- _Work order_
Copy nothing but the lines below running from the line containing "- liver parenchyma" through the line containing "- portal vein: [100, 134, 162, 312]", both end lines included.

(Data entries)
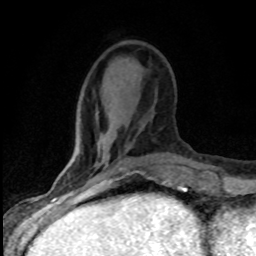
Breast MRI (dynamic contrast-enhanced), one axial slice; position 27 of 80 along the scan axis; cropped to one breast; dynamic contrast-enhanced series, time point 2 of 8 at this slice position (early post-contrast); 1.5 T; TE 4.2 ms, TR 7.1 ms; 2 mm slice thickness; 256 × 256 image matrix. Female patient.
Structures marked on this image (semi-automatically segmented with operator editing):
- enhancing-tissue mask used for the functional tumour volume (all voxels passing the contrast-enhancement thresholds inside the analysis volume; usually the tumour): bounding box (x1, y1, x2, y2) in pixels: (67, 162, 131, 177)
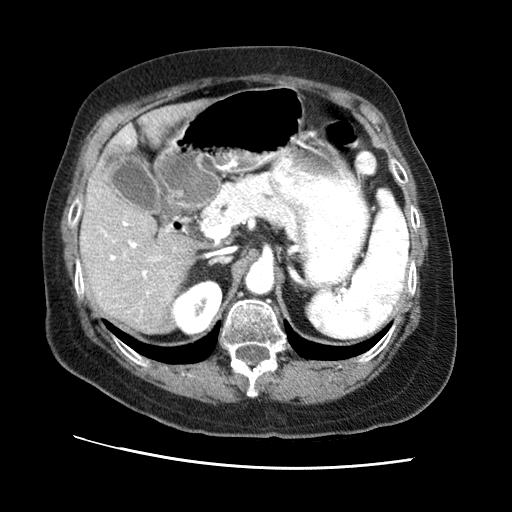
Contrast-enhanced abdominal CT (liver protocol), one axial slice; position 34 of 65 along the scan axis; 120 kVp; soft-tissue window (W 400 / L 40 HU); 2.5 mm slice thickness; 512 × 512 image matrix. From the clinical record (not read from this slice): diagnosis: hepatocellular carcinoma (patient treated with transarterial chemoembolisation; whether this scan precedes or follows treatment is not stated here); TNM stage (as recorded): Stage-II; Child-Pugh class: A.
Outlined on this slice (semi-automatically segmented with operator editing):
- liver parenchyma outside the tumour (the mass and vessels are separate outlines, so this box may not span the whole liver): bounding box [x1, y1, x2, y2] px = [80, 100, 204, 332]
- portal vein: [100, 134, 162, 312]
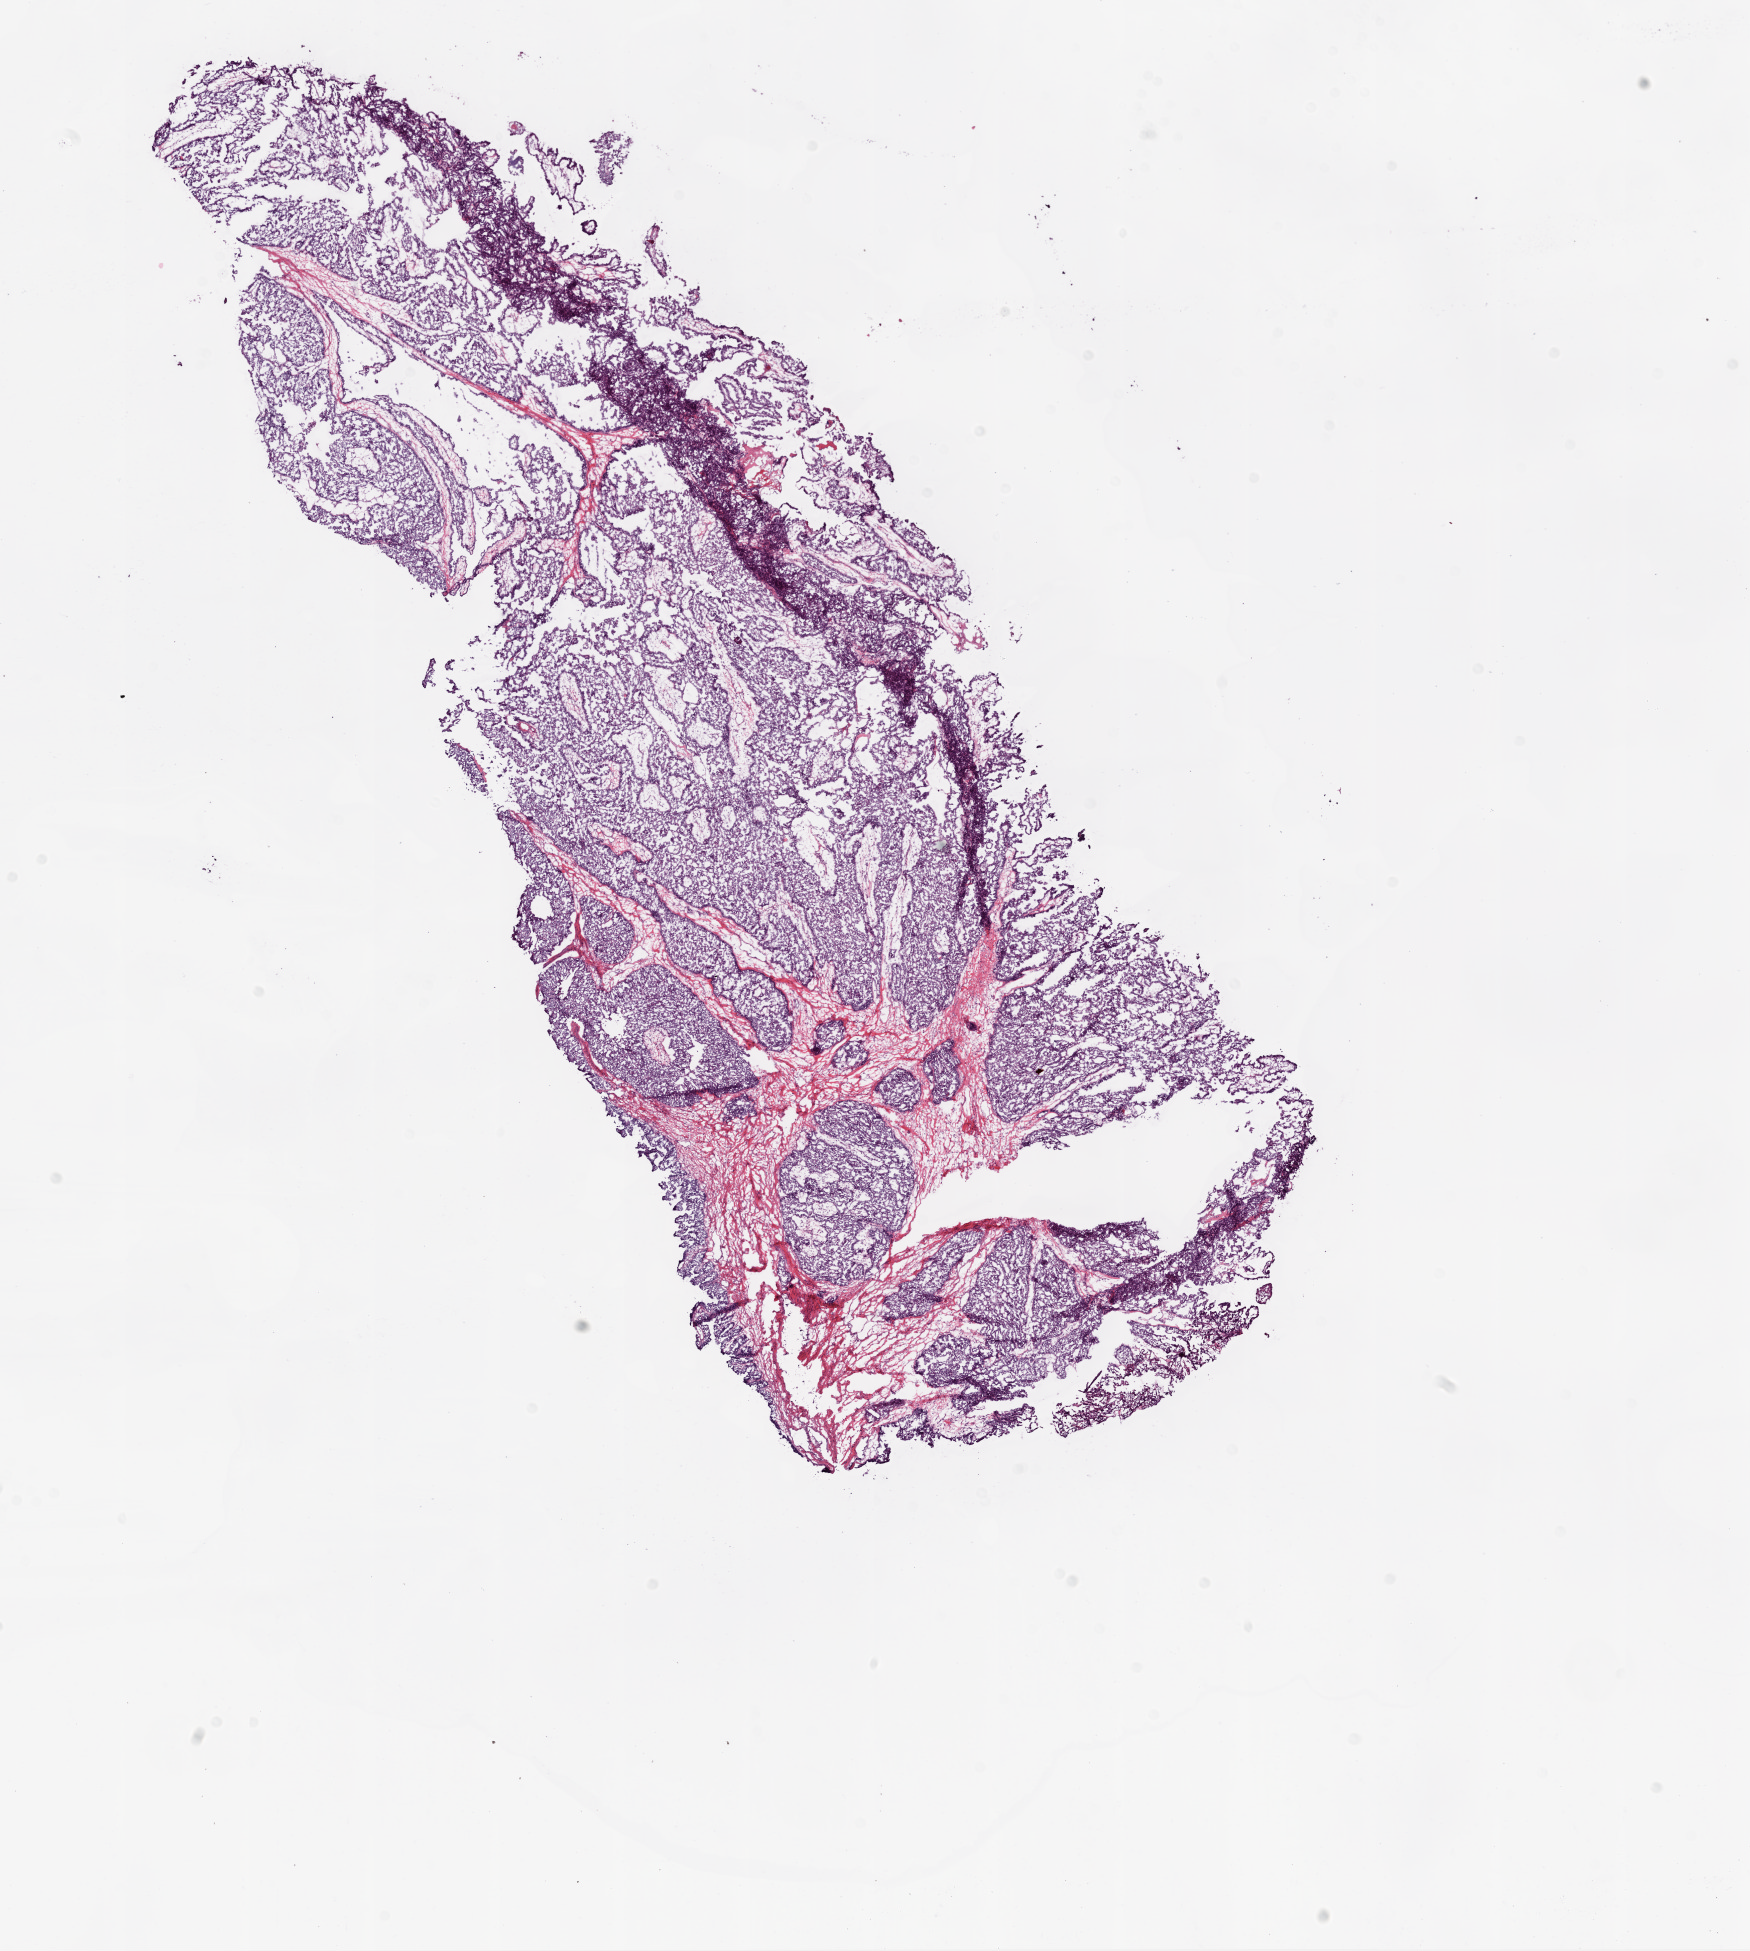
H&E whole-slide image — whole scanned area (about 14.0 x 15.7 mm) shown as a low-resolution overview, frozen section from the bottom of the tissue portion, sample: primary tumour, ovary. Female patient; age at initial diagnosis 56 years. Histologic grade: G3 (poorly differentiated). Composition of this section per pathologist review: tumour cells 80%, tumour nuclei 90%, normal cells 0%, stromal cells 20%, necrosis 0%.
• histologic diagnosis: Serous cystadenocarcinoma, NOS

- _Reply_
- liver parenchyma outside the tumour (the mass and vessels are separate outlines, so this box may not span the whole liver): bounding box [x1, y1, x2, y2] px = [80, 100, 204, 332]
- portal vein: [100, 134, 162, 312]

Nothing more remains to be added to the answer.